---- GIVEN DATA

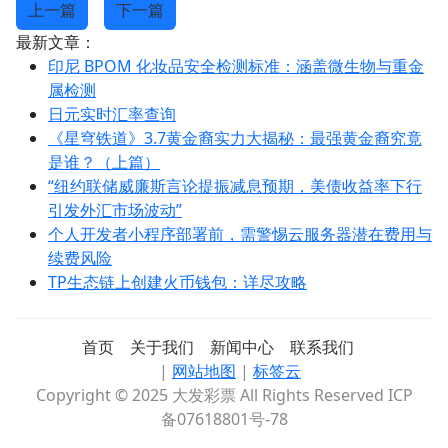
上一篇
下一篇
最新文章：
印尼 BPOM 化妆品安全检测标准：涵盖微生物与重金
属检测
日元实时汇率查询
《星穹铁道》3.7黄金裔实力大揭秘：最强黄金裔究竟
是谁？（上篇）
“纽约联储威廉斯言论提振减息预期，美债收益率下行
引发外汇市场波动”
个人开发者小程序部署前，需警惕云服务器潜在费用与
续费风险
TP生态链上创建火币钱包：详尽攻略
首页
关于我们
新闻中心
联系我们
|
网站地图
|
标签云
Copyright © 2025 大发彩票 All Rights Reserved ICP
备07618801号-78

--------

**THE PROBLEM:** Without including the pictures, return each record above exactly as it stands.

**SOLUTION FOR THIS TASK:**
上一篇
下一篇
最新文章：
印尼 BPOM 化妆品安全检测标准：涵盖微生物与重金
属检测
日元实时汇率查询
《星穹铁道》3.7黄金裔实力大揭秘：最强黄金裔究竟
是谁？（上篇）
“纽约联储威廉斯言论提振减息预期，美债收益率下行
引发外汇市场波动”
个人开发者小程序部署前，需警惕云服务器潜在费用与
续费风险
TP生态链上创建火币钱包：详尽攻略
首页
关于我们
新闻中心
联系我们
|
网站地图
|
标签云
Copyright © 2025 大发彩票 All Rights Reserved ICP
备07618801号-78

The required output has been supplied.